Nel suo piccolo quindi, Stine, riuscì sapientemente a ritagliarsi una fetta di mercato ben specifica, vendendo migliaia e migliaia di copie e meritandosi la realizzazione di una serie televisiva dal nome omonimo della collana, una serie in cui quelle stesse storie venivano adattate in live action, mantenendo lo stesso grado di soft-horror che aveva costituito la loro immensa fortuna su carta stampata.
Fedeltà che, al contrario, al cinema evapora completamente nella pellicola diretta da Rob Letterman, il quale, per ridare vita ad un marchio ormai spento da anni, si butta direttamente sulla commedia fantasy per ragazzi, rinunciando a creare un ibrido di genere orrorifico, probabilmente perché poco contestualizzabile a livello cinematografico.
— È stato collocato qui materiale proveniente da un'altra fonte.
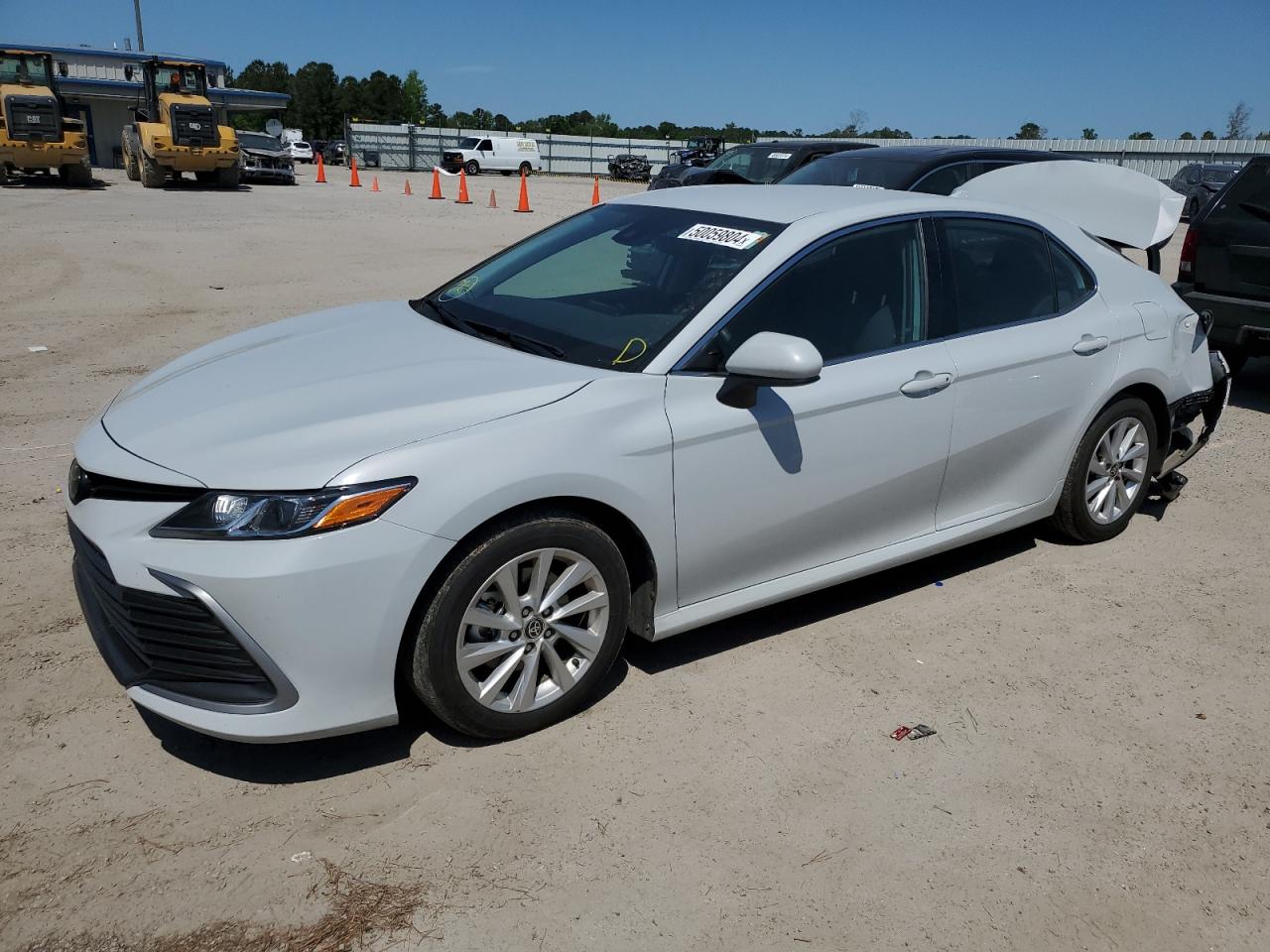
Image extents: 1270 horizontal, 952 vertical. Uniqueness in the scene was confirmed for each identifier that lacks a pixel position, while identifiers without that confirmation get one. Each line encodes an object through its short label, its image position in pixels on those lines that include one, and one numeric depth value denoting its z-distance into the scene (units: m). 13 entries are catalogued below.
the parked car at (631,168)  46.44
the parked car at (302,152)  49.59
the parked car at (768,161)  15.45
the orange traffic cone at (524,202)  23.11
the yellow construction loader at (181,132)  26.38
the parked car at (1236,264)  7.49
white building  49.91
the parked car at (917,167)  8.91
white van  44.34
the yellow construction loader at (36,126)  24.66
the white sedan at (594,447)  2.81
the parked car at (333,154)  53.75
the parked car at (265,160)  30.73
Si affida così all'usato sicuro firmato Jack Black, chiamato questa volta a funzionare più da collante che da mattatore, in mezzo ad un trio di adolescenti su cui spiccano i volti di Dylan Minnette e Odeya Rush, col terzo incomodo di Ryan Lee, caratterista alle prime armi volenteroso di giocarsi al meglio le sue carte. L'intento è quello di costruire un coming-of-age delineato e scolastico, che onora il franchise di "Piccoli Brividi" solamente per quel che concerne la maturazione (e la crescita) del personaggio, quella che in questo caso funziona a doppio livello, implicando sia la figura del giovane orfano di padre, sia quella di Black, alias Stine, in collera con il mondo intero. Di brividi, dunque, nemmeno l'ombra, sebbene Slappy, l'alter ego di Stine (doppiato da Black, ovviamente), dall'alto della sua estetica poteva farsi carico del lavoro sporco ed agire come l'Annabelle di turno, piuttosto che come Chucky, riesumando, magari, lo stesso filtro preso in considerazione dalla serie tv e provando a sollecitare quei brividi piccoli (ma andava bene anche piccolissimi) promessi dal titolo, senza andare incontro ad una censura VM14.
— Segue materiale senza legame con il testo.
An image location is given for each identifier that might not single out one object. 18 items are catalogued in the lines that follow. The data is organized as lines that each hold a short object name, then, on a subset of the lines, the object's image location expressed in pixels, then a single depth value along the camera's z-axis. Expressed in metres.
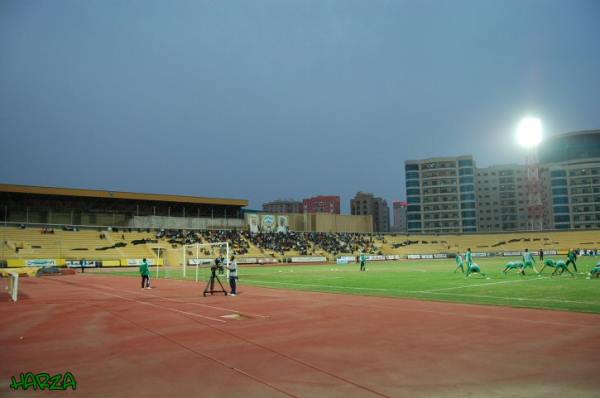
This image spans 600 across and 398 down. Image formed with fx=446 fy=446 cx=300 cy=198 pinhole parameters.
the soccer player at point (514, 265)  30.70
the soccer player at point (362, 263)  44.89
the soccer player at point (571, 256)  30.03
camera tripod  24.03
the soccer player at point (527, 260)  30.27
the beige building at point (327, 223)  106.44
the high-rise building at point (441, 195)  143.25
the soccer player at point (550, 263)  29.32
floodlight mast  97.00
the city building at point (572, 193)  133.50
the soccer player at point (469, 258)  29.35
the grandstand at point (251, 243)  60.34
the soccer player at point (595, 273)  27.10
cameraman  23.67
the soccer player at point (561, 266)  29.34
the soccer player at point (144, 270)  29.22
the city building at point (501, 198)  158.25
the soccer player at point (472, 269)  28.19
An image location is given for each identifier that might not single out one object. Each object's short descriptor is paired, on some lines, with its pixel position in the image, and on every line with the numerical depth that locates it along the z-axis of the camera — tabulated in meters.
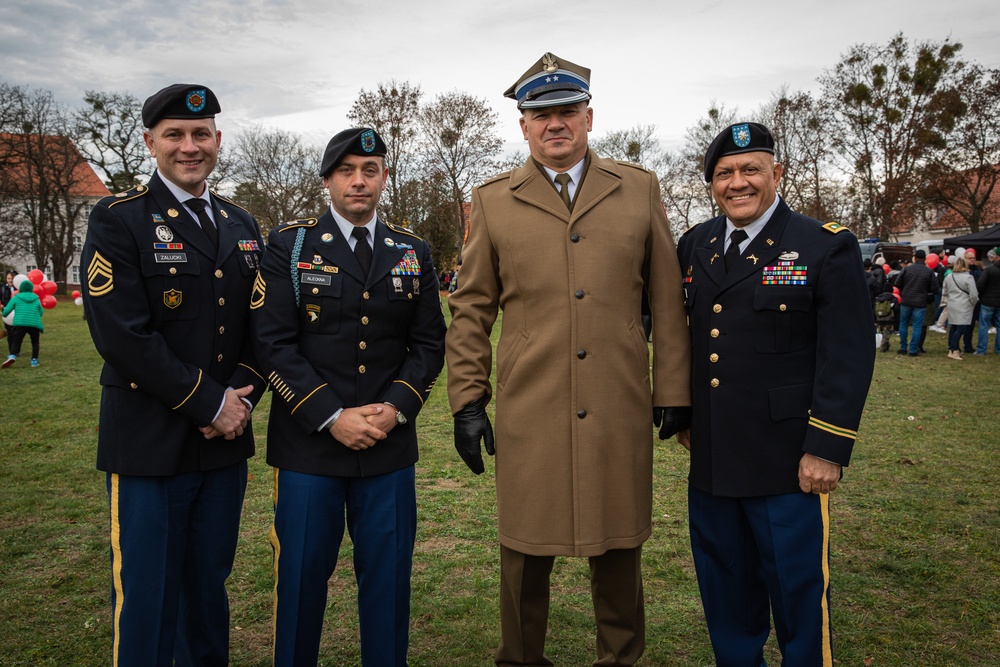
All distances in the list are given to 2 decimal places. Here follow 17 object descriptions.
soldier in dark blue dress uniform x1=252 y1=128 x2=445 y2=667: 2.91
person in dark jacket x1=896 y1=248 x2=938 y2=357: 14.81
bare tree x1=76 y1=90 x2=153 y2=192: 41.81
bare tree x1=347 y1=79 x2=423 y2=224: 33.09
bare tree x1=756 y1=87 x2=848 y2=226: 36.49
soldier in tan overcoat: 2.86
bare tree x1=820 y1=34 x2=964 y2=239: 34.25
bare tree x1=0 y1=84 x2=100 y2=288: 42.47
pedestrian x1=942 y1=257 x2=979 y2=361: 14.54
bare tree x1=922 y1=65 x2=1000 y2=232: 32.81
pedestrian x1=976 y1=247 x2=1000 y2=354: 14.89
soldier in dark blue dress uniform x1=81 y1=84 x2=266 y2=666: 2.70
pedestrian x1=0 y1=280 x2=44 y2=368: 14.52
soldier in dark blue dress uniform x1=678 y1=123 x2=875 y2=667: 2.73
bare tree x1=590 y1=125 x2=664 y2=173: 42.41
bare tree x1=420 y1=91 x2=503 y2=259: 36.53
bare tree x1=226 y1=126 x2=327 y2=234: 35.59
Un po' lo stesso discorso che vale per Jack Black e il suo ritorno: attesissimo per chi ama l'attore dai tempi di "School Of Rock" e, di conseguenza, deludente considerata la potenza della sua vena comica e la gestione che questo "Piccoli Brividi" decide di farne.
Deludente allora sotto ogni punto di vista, la versione in grande stile dei racconti di R. L. Stine non fa altro che confermare quanto la fortuna del loro autore dipendesse dal raggio d'azione e dal campo contenuto su cui aveva deciso di andare a muoversi e a praticare.
Che piaccia o no, del resto, ai piani superiori ci sono concorrenti più efficaci, quelli che per quanto a lui possano dar fastidio, o fare invidia, hanno dimostrato con la loro inventiva di prestarsi al grande schermo con maggior naturalezza e maggiori esiti.